Getting the great offer is only the beginning. Holding onto it is another thing entirely.
In fact, it’s so difficult that the current failure rate for real estate contracts is nearly 30 percent.
Most offers are contingent on a professional home inspection that scrutinizes every system from roof to cellar. The results of inspections can be brutal and can even scuttle your transaction.
How many houses can stand up to a three-hour going over?
Yours can – not that an inspector won’t find Something to quibble at – there are no perfect houses. But if you follow the 10-tip blueprint below, you have an excellent chance of getting through it unscathed.
But first, what about a pre-inspection – hiring an inspector before you list your home?
It’s an excellent idea, especially if you plan to rectify any deficits. But if you don’t, you will have to disclose them to your future buyer. Also, while all inspectors will find obvious, major issues, there is no guarantee that your pre-inspection will find exactly the same things the buyer’s inspector does. So while pre-inspection is a good idea, it is not a guarantee that you will not be faced with a repair addendum.
For the best possible outcome of a home inspection:
1. known home repair needs
Repair the things you know are broken or not operating well. If you are handy, you can correct minor things yourself, which means you won’t need to pay as much to professional contractors later when there is a buyer in the picture.
2. check your heating and cooling systems
Heating and cooling system problems are common. Have the furnace and A/C serviced and inspected, filters changed out. Have the chimney cleaned and inspected. Make sure the electrical panel is not housing any fun DIY connections.
3. check the Water heater
Check the water heater for rust and leaks and ensure it is strapped top and bottom.
4. garage door function
Ensure your garage door opens and closes as it should and that the floor sensors are properly placed and operating.

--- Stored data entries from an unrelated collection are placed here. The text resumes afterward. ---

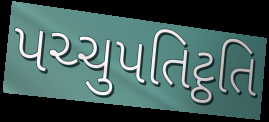
પચ્ચુપતિટ્ઠતિ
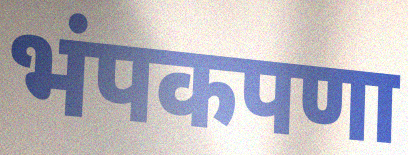
भंपकपणा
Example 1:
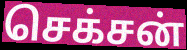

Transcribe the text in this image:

செக்சன்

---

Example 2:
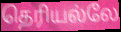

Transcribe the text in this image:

தெரியல்லே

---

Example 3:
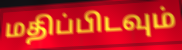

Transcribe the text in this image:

மதிப்பிடவும்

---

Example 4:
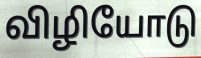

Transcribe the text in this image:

விழியோடு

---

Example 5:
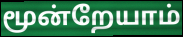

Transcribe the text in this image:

மூன்றேயாம்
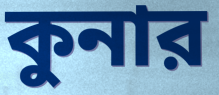
কুনার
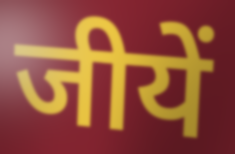
जीयें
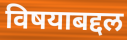
विषयाबद्दल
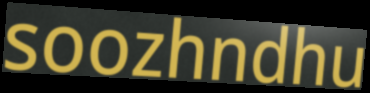
soozhndhu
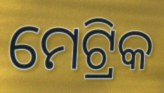
ମେଟ୍ରିକ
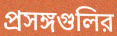
প্রসঙ্গগুলির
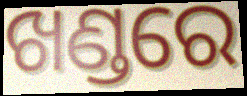
ଖଣ୍ଡରେ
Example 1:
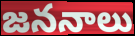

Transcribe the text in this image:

జననాలు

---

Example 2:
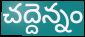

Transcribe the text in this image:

చద్దెన్నం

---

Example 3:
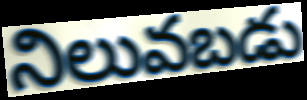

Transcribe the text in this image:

నిలువబడు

5. problems in the crawlspace
Survey your crawlspace for cracks in the concrete perimeter (fill with epoxy sealer), puddled water, mold, mice, leaky pipes, loose electrical wiring, or holes in the foundation screens. Ensure the vapor barrier is covering the entire floor of the crawl. Tack up any insulation that has fallen down.
6. problems in the attic
Survey your attic for mold, wet sheathing, loose electrical lines or exposed junctions, exhaust ducts that have fallen away from vents.
7. electrical and plumbing issues
Ensure that your bathroom and kitchen outlets are grounded and protected by GFCIs, faucets are leak free and that any clogs or slow drains are cleared.

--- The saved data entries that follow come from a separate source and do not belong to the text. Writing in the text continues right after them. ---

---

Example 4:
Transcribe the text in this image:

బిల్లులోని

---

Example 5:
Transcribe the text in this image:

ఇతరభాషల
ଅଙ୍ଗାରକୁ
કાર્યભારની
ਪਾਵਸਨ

8. check the roof and gutters
Clean your gutters and check your roof for missing shingles or flashing. Treat any moss. If there is a lot of moss, consider hiring a moss removal company. To decide whether your roof needs more than just cleaning, check out our article: Is Your Roof Toast? for guidance.

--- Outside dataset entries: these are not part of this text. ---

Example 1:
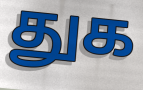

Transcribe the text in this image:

துக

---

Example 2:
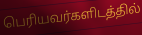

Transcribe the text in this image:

பெரியவர்களிடத்தில்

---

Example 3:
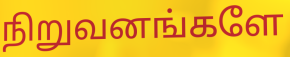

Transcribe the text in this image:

நிறுவனங்களே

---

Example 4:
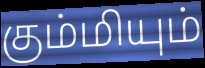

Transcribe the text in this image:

9. check the integrity of the exterior
Make sure the home’s exterior is well-painted and caulked where needed and that weather stripping is present in doors and windows, including the garage door. If you notice that your double pane window or slider seems cloudy even after a thorough cleaning, it may be that the internal seal has failed. A pane replacement is less expensive than replacing the entire unit.
10. check the health of your siding at ground level
Check your siding at the bottom for flaking paint, recessed nails or cracking – these are signs of rot. In most cases, the affected run/portions can be replaced without disturbing the rest.
Many of the circumstances you will find are easy fixes – something a handyman can do. Others – like a roof or a drainage issue in the crawlspace – may call for more expertise.
Important: It is not required that you repair anything, but knowing the condition of your home will give you crucial leverage in negotiating with your future buyer.